Sonuçlarını bilerek ve isteyerek fiili işleme iradesi olan ve failin iç dünyasını ilgilendiren kast, failin olay öncesi, olay sırası ve olay sonrası davranışları ölçü alınarak belirlenmelidir. Öldürme kastının varlığı ise;
a) Fail ile mağdur arasında olay öncesine dayalı, öldürmeyi gerektirir bir husumetin bulunup bulunmadığı,
b) Olayda kullanılan vasıtanın öldürmeye elverişli olup olmadığı,
c) Mağdurdaki darbe sayısı ve şiddeti,
d) Darbelerin vurulduğu bölgenin hayati önem taşıyıp taşımadığı,
e) Failin fiiline kendiliğinden mi, yoksa engel bir nedenden dolayı mı son verdiği,
f) Olay sonrası mağdura yönelik davranışları, başka bir anlatımla olayın kendine özgü tüm özellikleri dikkate alınarak saptanmalıdır.

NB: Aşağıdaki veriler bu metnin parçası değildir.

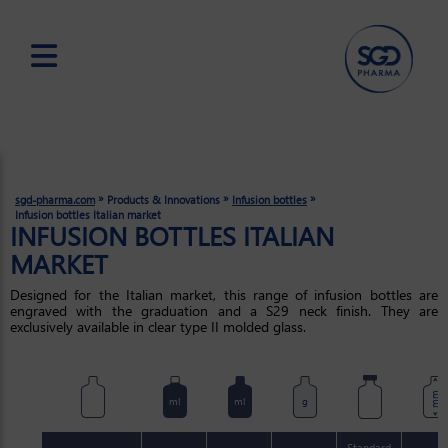
Skip
to
main
content
»
»
»
sgd-pharma.com
Products & Innovations
Infusion bottles
Infusion bottles Italian market
INFUSION BOTTLES ITALIAN
MARKET
Designed for the Italian market, this range of infusion bottles are
engraved with the graduation and a S29 neck finish. They are
exclusively available in clear type II molded glass.
mm
ml
ml
g
Standard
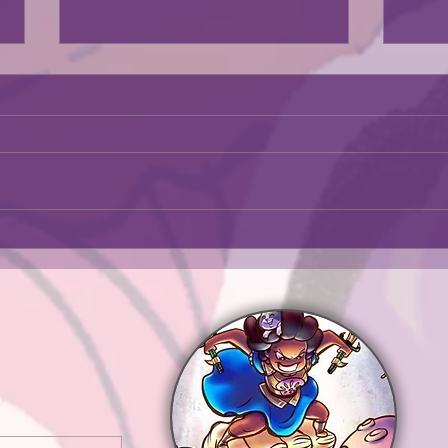
The exhibit was in a news artiscle
Go check it out.
https://kcstudio.org/expression
August i
s-of-strength-diverse-creations-
by-african-american-women-
artists-the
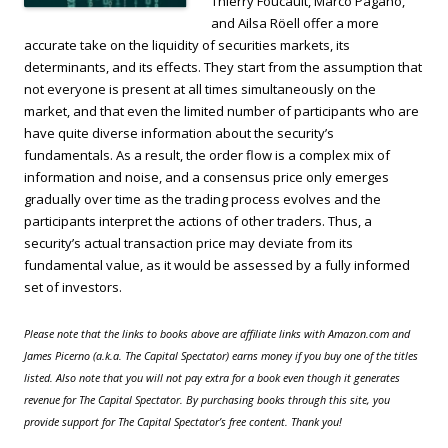
Thierry Foucault, Marco Pagano,
and Ailsa Röell offer a more
accurate take on the liquidity of securities markets, its
determinants, and its effects. They start from the assumption that
not everyone is present at all times simultaneously on the
market, and that even the limited number of participants who are
have quite diverse information about the security’s
fundamentals. As a result, the order flow is a complex mix of
information and noise, and a consensus price only emerges
gradually over time as the trading process evolves and the
participants interpret the actions of other traders. Thus, a
security’s actual transaction price may deviate from its
fundamental value, as it would be assessed by a fully informed
set of investors.
Please note that the links to books above are affiliate links with Amazon.com and
James Picerno (a.k.a. The Capital Spectator) earns money if you buy one of the titles
listed. Also note that you will not pay extra for a book even though it generates
revenue for The Capital Spectator. By purchasing books through this site, you
provide support for The Capital Spectator’s free content. Thank you!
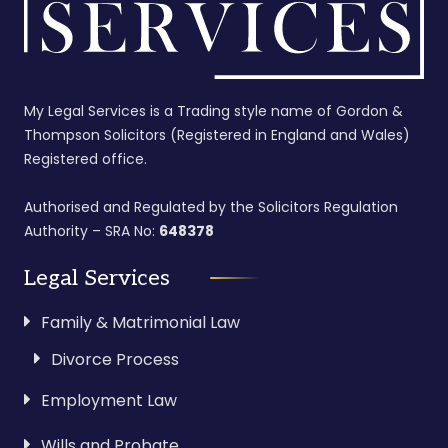
My Legal Services is a Trading style name of Gordon &
Thompson Solicitors (Registered in England and Wales)
Registered office.
Authorised and Regulated by the Solicitors Regulation
Authority – SRA No:
648378
Legal Services
Family & Matrimonial Law
Divorce Process
Employment Law
Wills and Probate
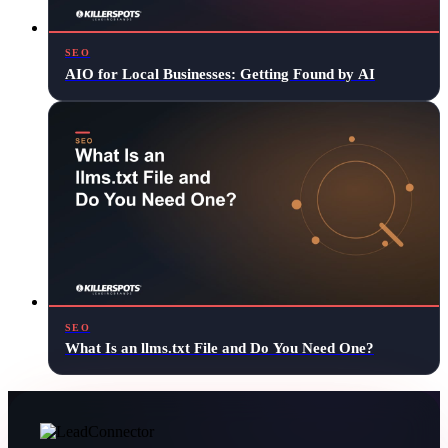
SEO
AIO for Local Businesses: Getting Found by AI
SEO
What Is an llms.txt File and Do You Need One?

Bu açıklamalar ışığında somut olay değerlendirildiğinde; geceleyin, kavganın hareketli ortamında, rastgele salladığı tek bıçak darbesi ile mağduru iç organ yaralanmasına neden olmayacak biçimde yaralayan sanığın hayati bölgeleri özellikle seçtiğine ve eylemini sürdürmesine mani bir hal bulunduğuna dair kanıt da mevcut olmadığına göre, olayda yaralama kastı ile hareket ettiğinin kabulü gerekmektedir. Bu itibarla, Yerel Mahkeme direnme hükmünün bozulmasına karar verilmelidir.